Cantor e Produtora Enfrentam Ação por Dano Moral Coletivo e Pedido de Indenização de R$ 2 Milhões
O Ministério Público do Estado do Piauí (MPPI) ajuizou uma Ação Civil Pública contra o renomado cantor Gusttavo Lima, a empresa Four Even Eventos e Produções LTDA e um produtor do artista sertanejo. A medida se dá pela suposta violação do direito à acessibilidade comunicacional durante o evento “Embaixador in Teresina 2023”, realizado na capital piauiense. O MPPI busca uma indenização por dano moral coletivo e social no valor de R$ 2 milhões, além de exigir o cumprimento da legislação em futuras apresentações.
De acordo com o Ministério Público, o show em questão não ofereceu intérprete de Língua Brasileira de Sinais (Libras) para o público com deficiência auditiva. Esta omissão configura um descumprimento à Lei Municipal nº 5.920/2023, que estabelece a obrigatoriedade desse recurso em eventos culturais promovidos no município de Teresina. A ação foi movida pelas 28ª e 33ª Promotorias de Justiça da Capital, que enfatizam a necessidade de garantir a inclusão e o respeito aos direitos fundamentais das pessoas com deficiência.
Durante a apuração do caso, um grupo de intérpretes de Libras foi impedido de atuar no show, mesmo tendo sido contratado pela empresa organizadora. A produção do cantor teria alegado falta de espaço no palco, resultando na total exclusão da comunidade surda presente no evento. Este episódio gerou grande indignação e mobilização por parte de defensores da inclusão e dos direitos das pessoas com deficiência.
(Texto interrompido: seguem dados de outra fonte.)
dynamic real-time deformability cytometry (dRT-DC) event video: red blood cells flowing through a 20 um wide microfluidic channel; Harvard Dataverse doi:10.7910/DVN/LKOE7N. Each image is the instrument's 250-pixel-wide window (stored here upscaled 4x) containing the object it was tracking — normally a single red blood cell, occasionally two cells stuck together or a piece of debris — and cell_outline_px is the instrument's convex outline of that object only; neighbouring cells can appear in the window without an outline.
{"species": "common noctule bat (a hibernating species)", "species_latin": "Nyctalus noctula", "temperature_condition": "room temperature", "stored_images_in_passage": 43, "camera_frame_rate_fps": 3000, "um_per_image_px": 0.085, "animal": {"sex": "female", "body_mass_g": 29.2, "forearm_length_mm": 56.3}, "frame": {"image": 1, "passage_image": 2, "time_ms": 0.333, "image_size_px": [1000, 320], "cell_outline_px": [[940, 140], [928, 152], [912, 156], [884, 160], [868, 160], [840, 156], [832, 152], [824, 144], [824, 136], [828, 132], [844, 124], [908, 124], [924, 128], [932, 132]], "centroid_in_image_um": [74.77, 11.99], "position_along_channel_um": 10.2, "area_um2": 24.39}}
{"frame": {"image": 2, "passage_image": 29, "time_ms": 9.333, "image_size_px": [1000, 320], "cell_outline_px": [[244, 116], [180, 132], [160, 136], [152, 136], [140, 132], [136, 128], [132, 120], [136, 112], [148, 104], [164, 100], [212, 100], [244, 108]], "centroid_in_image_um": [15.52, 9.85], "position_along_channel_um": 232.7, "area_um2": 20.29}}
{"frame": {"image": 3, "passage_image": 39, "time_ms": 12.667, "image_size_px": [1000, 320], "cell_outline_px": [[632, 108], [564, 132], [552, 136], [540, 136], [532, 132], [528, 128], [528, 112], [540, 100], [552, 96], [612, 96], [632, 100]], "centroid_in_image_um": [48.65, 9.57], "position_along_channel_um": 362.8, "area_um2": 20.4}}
O MPPI informou que tentou, sem sucesso, a assinatura de um Termo de Compromisso de Ajustamento de Conduta (TAC) com os envolvidos. As propostas de compensação apresentadas pela equipe do cantor foram consideradas genéricas, vagas e insuficientes pelo órgão ministerial, que deu um novo prazo para uma proposta concreta, mas não obteve retorno. Diante da ausência de acordo, o Ministério Público decidiu pela judicialização do caso.
A ação judicial, além do pedido de indenização de R$ 2 milhões – valor a ser revertido ao Fundo Estadual dos Direitos da Pessoa com Deficiência do Piauí (FUNEDE-PI) –, requer que os responsáveis pelo evento adotem, em futuras apresentações na cidade, todas as medidas de acessibilidade previstas em lei, com destaque para a presença de intérpretes de Libras no palco. Em caso de descumprimento, o MP solicita a aplicação de multa no valor correspondente ao dobro do cachê recebido por Gusttavo Lima, também destinada ao FUNEDE-PI. O MPPI ressalta que a medida visa garantir o cumprimento da legislação e a reparação dos danos causados pela falta de inclusão no evento, servindo de alerta para o mercado de entretenimento sobre a importância da acessibilidade plena.
Até o momento, a assessoria do cantor Gusttavo Lima e da empresa Four Even Eventos não se manifestou publicamente sobre a ação. O espaço permanece aberto para esclarecimentos.